** Page excerpt **
↓

SP: And do you get inspired by other dance performances you see, or where do your inspirations come from more broadly? Do they come from music and dance, or art, or places you've visited? How do you become inspired?

Spanish Skirts in Ely Cathedral, designed and sewn by Rebecca Valentine. Photo courtesy Rebecca Valentine.

RV: I do make notes of things I like, and that I think will be translated quite easily. Yeah, I've seen quite a lot of productions and I think, "Well that's a really good idea of how to do something." I always look through the catalogues, you know the dancewear catalogues that are available, just for different takes on things. What's a very good source of material is shops like New Look, Select, Topshop, H&M, they're always good to see—I often do buy costumes from them. I will buy—one of my best favorite costumes are the Charleston dresses.

SP: Mmhmm.

RV: And they were sequined tops with a zigzag hem and I just added fringing to them. And they look stunning, and everyone always says how wonderful they are. And they were—for that kind of costume—they were relatively inexpensive. And it saves, sometimes it's not worth me making something from scratch and I can buy, say a top or a pair of trousers and add to it, it makes more sense economically to do that—saves a lot of time. 'Cos often my sewing time is limited. I'm not able to spend hours and hours and hours on things.

↑

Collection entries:
↓

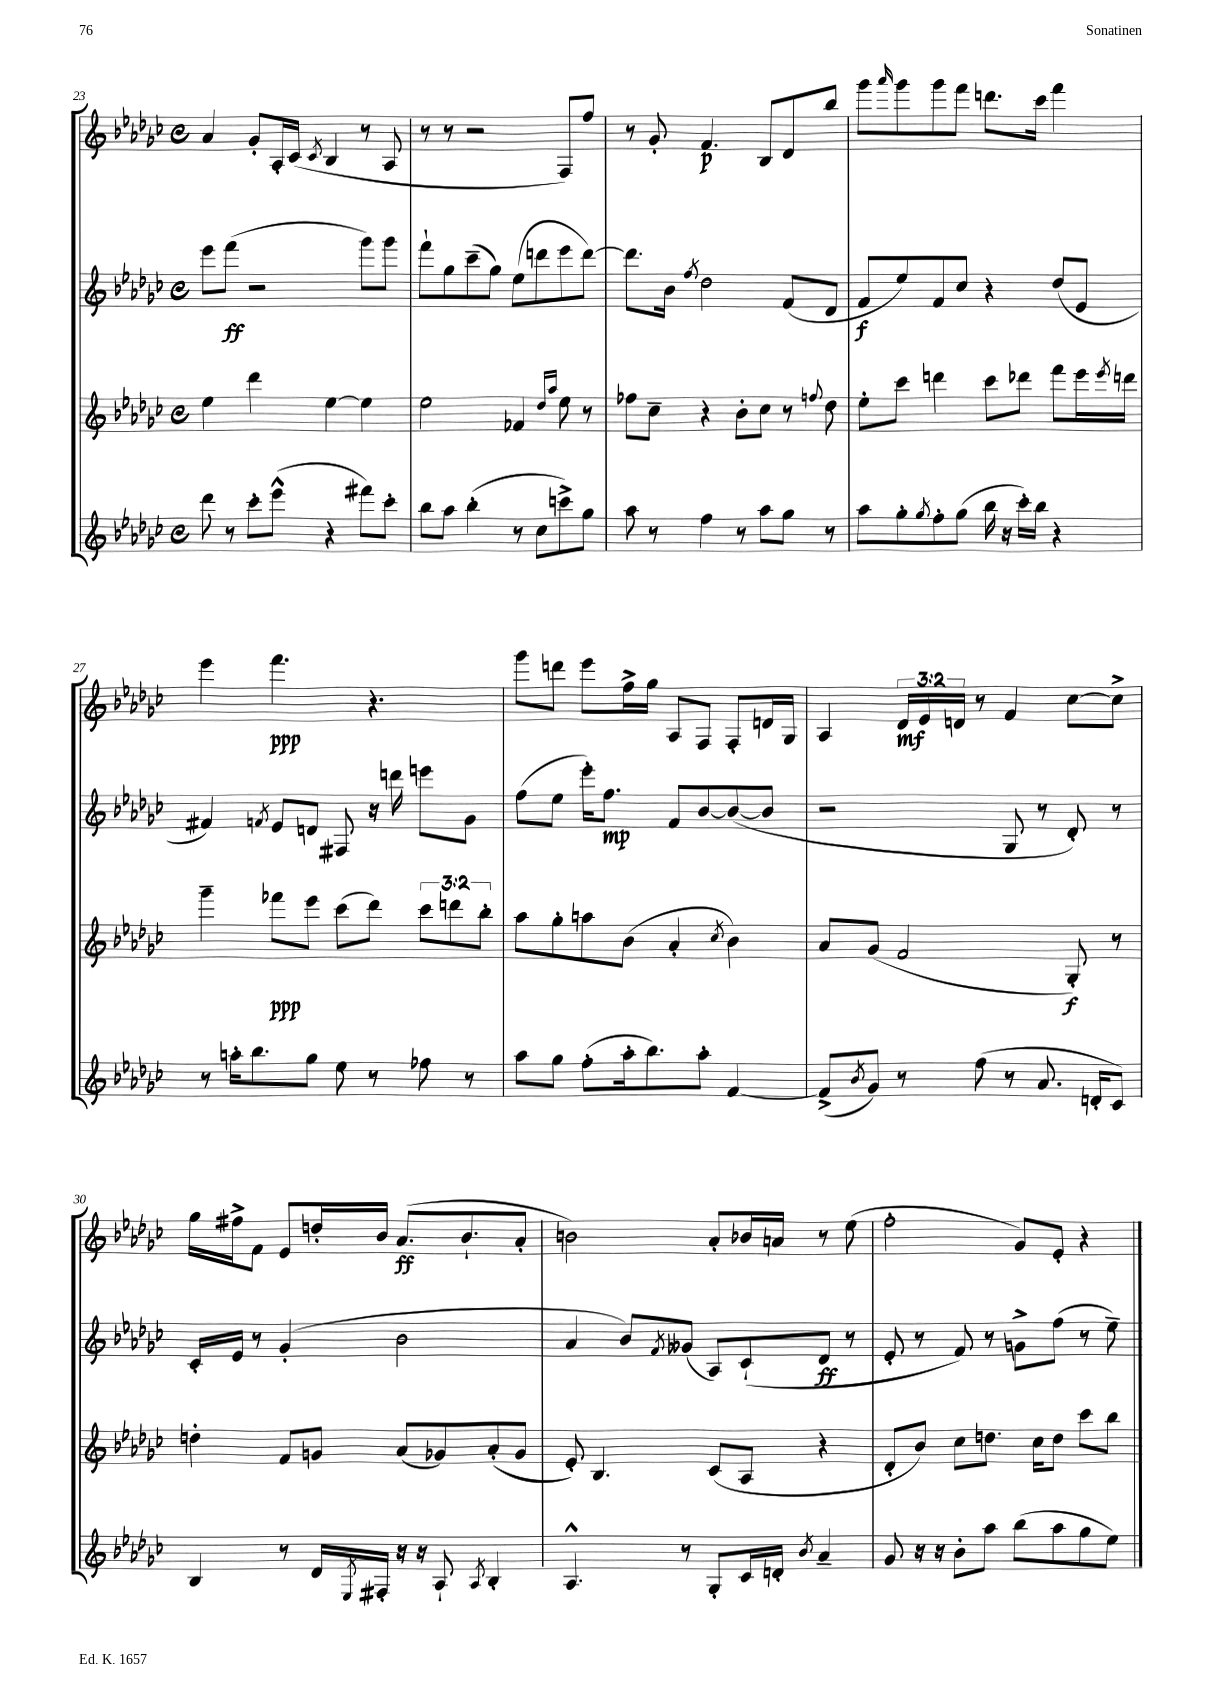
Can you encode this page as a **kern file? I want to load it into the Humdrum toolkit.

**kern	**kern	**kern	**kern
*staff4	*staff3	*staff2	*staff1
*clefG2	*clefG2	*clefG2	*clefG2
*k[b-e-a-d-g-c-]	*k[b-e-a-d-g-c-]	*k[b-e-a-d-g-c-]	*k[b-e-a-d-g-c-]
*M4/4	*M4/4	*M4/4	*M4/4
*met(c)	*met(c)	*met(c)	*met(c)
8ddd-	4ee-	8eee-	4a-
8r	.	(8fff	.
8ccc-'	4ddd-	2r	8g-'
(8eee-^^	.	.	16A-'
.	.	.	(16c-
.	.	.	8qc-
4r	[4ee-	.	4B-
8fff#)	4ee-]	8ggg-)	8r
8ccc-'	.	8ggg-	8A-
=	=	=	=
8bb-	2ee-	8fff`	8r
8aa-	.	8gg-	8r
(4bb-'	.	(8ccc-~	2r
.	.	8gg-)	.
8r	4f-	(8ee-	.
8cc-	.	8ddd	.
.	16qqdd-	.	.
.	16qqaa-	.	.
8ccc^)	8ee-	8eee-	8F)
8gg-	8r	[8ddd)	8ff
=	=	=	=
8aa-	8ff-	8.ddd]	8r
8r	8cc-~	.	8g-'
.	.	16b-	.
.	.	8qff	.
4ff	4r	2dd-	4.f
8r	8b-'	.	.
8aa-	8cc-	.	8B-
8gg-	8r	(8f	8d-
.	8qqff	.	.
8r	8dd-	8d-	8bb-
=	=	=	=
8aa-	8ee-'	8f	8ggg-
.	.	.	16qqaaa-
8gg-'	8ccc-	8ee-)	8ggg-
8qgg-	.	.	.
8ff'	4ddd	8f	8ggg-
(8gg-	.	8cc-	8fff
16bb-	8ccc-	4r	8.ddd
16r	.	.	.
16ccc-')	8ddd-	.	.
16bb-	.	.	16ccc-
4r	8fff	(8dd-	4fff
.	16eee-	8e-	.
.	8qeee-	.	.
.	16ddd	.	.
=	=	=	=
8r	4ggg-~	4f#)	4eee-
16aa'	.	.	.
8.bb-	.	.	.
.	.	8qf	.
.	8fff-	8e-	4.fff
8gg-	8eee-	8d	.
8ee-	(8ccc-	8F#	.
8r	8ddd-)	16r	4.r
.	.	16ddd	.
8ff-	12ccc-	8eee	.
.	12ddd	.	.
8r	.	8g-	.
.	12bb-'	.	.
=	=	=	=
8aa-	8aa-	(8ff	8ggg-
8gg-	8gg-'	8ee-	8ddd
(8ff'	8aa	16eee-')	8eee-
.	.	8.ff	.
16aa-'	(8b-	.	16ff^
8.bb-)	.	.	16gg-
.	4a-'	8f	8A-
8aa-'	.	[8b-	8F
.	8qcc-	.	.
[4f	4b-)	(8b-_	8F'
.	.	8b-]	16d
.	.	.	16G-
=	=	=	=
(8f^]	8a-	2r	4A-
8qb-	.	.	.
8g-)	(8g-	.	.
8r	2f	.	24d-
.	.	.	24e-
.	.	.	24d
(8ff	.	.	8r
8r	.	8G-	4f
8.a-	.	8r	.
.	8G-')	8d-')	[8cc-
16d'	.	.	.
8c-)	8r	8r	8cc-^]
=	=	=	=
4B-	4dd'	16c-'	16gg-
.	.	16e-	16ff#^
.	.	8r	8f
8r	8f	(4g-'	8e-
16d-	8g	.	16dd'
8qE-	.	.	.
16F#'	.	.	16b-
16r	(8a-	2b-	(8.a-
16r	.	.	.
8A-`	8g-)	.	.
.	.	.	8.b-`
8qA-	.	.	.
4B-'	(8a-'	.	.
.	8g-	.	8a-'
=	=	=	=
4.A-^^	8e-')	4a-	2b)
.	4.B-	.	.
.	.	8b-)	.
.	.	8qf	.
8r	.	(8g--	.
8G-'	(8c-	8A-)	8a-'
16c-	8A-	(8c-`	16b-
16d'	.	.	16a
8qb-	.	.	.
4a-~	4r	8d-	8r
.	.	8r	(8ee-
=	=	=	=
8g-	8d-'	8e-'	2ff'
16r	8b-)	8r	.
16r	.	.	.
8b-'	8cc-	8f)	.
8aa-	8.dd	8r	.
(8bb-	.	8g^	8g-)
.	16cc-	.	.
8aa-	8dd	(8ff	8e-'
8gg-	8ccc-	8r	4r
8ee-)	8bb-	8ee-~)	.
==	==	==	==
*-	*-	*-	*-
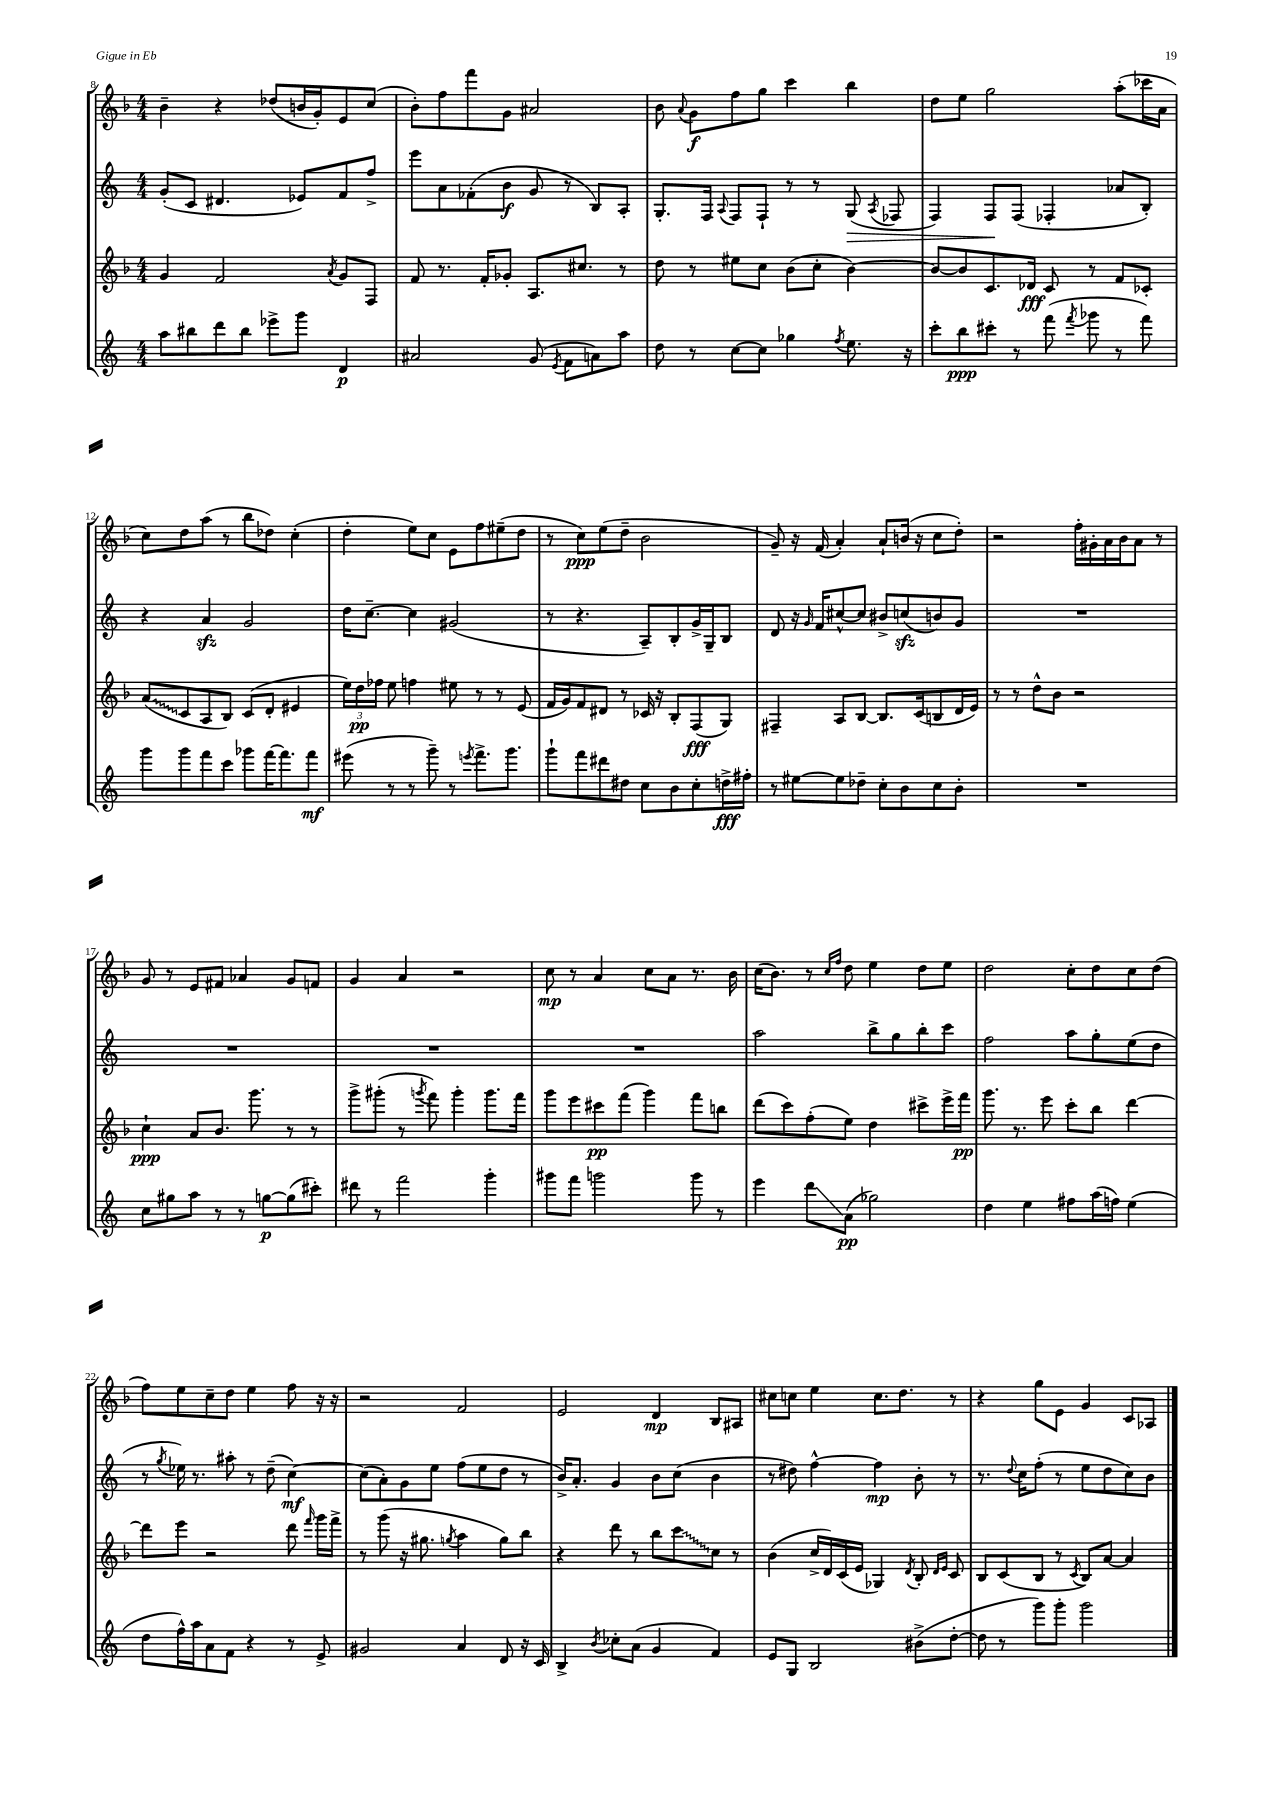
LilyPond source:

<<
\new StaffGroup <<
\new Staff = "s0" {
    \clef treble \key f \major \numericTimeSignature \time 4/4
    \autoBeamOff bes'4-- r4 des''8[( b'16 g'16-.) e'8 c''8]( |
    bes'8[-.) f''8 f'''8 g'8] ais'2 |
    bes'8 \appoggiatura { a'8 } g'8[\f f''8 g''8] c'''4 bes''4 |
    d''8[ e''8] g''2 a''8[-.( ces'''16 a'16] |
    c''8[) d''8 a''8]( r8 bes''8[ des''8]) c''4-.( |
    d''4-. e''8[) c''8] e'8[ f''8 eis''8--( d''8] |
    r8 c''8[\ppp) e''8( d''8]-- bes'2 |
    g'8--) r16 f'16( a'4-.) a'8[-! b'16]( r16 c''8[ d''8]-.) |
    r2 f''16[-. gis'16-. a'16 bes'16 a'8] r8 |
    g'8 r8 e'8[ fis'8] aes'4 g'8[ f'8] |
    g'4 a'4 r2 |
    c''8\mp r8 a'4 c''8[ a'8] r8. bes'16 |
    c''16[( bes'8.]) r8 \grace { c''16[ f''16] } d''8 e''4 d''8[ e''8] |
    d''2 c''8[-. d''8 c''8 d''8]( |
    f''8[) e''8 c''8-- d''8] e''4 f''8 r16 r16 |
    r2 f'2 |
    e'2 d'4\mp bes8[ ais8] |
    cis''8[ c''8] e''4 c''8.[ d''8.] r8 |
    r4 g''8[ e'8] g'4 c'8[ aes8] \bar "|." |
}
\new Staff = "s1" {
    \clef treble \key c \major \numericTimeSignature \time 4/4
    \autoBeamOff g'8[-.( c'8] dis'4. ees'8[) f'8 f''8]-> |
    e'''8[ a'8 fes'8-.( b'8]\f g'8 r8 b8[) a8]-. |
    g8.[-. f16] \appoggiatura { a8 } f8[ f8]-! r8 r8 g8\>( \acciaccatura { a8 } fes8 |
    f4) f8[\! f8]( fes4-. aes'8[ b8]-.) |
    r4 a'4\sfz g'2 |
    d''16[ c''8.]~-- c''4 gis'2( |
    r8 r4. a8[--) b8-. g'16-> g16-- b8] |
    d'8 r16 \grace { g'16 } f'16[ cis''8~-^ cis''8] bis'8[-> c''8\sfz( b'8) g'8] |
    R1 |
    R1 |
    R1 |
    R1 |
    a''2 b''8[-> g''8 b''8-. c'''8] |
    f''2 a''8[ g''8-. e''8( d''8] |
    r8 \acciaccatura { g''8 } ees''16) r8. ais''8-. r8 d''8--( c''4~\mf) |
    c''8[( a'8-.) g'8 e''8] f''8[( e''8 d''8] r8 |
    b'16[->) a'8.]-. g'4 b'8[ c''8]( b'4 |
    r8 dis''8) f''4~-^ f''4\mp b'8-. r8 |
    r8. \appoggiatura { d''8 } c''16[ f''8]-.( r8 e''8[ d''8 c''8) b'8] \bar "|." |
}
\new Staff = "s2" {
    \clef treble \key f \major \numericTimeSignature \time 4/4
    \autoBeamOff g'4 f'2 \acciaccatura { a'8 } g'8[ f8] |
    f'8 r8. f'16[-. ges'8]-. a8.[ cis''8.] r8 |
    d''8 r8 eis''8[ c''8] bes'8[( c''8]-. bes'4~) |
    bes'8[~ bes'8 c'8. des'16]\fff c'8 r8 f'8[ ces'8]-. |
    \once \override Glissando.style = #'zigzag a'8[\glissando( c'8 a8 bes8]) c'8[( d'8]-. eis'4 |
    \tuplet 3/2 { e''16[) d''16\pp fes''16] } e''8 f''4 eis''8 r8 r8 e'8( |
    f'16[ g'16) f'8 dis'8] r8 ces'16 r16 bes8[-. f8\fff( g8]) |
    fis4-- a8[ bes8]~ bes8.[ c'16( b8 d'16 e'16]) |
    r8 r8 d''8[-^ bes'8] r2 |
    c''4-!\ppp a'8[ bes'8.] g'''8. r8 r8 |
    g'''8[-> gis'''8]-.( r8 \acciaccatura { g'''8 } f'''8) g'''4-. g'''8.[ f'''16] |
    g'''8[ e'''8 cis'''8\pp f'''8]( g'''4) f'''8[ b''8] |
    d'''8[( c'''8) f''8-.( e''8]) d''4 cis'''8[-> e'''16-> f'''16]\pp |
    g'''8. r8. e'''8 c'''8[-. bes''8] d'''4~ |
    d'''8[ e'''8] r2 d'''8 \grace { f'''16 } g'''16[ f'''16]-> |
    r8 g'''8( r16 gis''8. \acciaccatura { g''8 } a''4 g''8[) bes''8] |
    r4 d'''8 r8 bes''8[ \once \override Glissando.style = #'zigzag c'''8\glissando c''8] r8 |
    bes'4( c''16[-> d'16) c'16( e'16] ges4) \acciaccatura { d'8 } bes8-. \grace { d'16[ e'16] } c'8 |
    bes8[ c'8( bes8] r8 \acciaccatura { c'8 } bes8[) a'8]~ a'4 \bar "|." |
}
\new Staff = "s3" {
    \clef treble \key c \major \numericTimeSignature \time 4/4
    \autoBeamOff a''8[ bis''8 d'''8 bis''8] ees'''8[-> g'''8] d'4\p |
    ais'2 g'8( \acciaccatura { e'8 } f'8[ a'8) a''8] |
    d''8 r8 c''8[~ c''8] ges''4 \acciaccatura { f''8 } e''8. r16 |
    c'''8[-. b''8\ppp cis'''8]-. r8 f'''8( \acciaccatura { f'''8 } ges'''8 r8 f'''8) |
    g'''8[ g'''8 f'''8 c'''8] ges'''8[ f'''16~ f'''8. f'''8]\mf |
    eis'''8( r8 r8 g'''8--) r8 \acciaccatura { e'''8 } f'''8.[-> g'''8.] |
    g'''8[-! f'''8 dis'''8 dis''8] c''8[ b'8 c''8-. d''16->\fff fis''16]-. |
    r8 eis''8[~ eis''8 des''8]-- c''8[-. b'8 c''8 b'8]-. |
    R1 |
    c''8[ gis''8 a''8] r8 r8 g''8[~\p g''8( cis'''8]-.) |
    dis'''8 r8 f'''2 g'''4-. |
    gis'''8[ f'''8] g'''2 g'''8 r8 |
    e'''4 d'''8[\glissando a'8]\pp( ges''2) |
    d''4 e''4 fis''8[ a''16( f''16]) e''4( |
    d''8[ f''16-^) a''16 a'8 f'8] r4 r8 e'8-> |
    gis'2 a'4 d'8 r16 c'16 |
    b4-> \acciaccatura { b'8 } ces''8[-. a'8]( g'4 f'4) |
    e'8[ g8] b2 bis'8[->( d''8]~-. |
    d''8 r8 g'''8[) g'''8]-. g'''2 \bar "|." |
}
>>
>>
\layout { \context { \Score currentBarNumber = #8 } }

↑

** Task requirements **
From the costume interview, extract the passage starting at "RV: And they" and ending at "hours on things.". The records have no connection to the interview.

** Written response **
RV: And they were sequined tops with a zigzag hem and I just added fringing to them. And they look stunning, and everyone always says how wonderful they are. And they were—for that kind of costume—they were relatively inexpensive. And it saves, sometimes it's not worth me making something from scratch and I can buy, say a top or a pair of trousers and add to it, it makes more sense economically to do that—saves a lot of time. 'Cos often my sewing time is limited. I'm not able to spend hours and hours and hours on things.